Exercise objective — Using the line that contains "but before the" as the first line and the last line of the data as the final one, give every line in that range again exactly.

Input material —
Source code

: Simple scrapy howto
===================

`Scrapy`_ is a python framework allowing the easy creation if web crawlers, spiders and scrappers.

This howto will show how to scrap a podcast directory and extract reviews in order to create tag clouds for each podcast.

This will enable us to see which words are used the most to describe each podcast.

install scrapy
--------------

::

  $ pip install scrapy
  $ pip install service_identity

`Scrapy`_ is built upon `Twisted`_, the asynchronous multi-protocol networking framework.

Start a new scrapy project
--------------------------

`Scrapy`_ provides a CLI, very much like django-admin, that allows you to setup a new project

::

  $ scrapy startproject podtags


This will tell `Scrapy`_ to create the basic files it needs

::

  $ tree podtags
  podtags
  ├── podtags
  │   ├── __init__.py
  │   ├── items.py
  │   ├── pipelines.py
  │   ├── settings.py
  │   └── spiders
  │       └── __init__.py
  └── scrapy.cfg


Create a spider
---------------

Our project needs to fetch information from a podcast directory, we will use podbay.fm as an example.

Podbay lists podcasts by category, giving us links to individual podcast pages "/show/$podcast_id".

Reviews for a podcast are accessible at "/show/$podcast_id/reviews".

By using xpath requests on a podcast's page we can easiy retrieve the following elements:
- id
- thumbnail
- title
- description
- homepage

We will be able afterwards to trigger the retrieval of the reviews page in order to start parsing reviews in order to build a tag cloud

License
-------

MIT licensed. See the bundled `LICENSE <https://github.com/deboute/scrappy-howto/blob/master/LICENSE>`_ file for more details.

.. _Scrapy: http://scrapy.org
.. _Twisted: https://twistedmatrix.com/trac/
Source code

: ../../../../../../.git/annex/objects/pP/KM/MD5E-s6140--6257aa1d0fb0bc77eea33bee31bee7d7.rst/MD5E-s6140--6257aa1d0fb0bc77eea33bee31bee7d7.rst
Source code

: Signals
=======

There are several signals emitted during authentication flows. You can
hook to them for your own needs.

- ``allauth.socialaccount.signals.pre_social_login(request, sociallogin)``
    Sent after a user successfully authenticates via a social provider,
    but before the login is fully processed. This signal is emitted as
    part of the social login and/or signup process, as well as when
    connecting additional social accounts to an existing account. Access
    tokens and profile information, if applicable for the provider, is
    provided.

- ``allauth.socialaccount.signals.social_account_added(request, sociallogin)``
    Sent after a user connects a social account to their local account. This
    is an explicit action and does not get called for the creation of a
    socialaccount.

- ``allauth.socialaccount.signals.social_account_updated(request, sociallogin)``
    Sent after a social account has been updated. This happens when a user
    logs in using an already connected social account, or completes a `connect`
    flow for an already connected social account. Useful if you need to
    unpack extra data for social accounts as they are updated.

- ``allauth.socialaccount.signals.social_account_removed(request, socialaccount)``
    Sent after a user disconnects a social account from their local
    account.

Final answer —
    but before the login is fully processed. This signal is emitted as
    part of the social login and/or signup process, as well as when
    connecting additional social accounts to an existing account. Access
    tokens and profile information, if applicable for the provider, is
    provided.

- ``allauth.socialaccount.signals.social_account_added(request, sociallogin)``
    Sent after a user connects a social account to their local account. This
    is an explicit action and does not get called for the creation of a
    socialaccount.

- ``allauth.socialaccount.signals.social_account_updated(request, sociallogin)``
    Sent after a social account has been updated. This happens when a user
    logs in using an already connected social account, or completes a `connect`
    flow for an already connected social account. Useful if you need to
    unpack extra data for social accounts as they are updated.

- ``allauth.socialaccount.signals.social_account_removed(request, socialaccount)``
    Sent after a user disconnects a social account from their local
    account.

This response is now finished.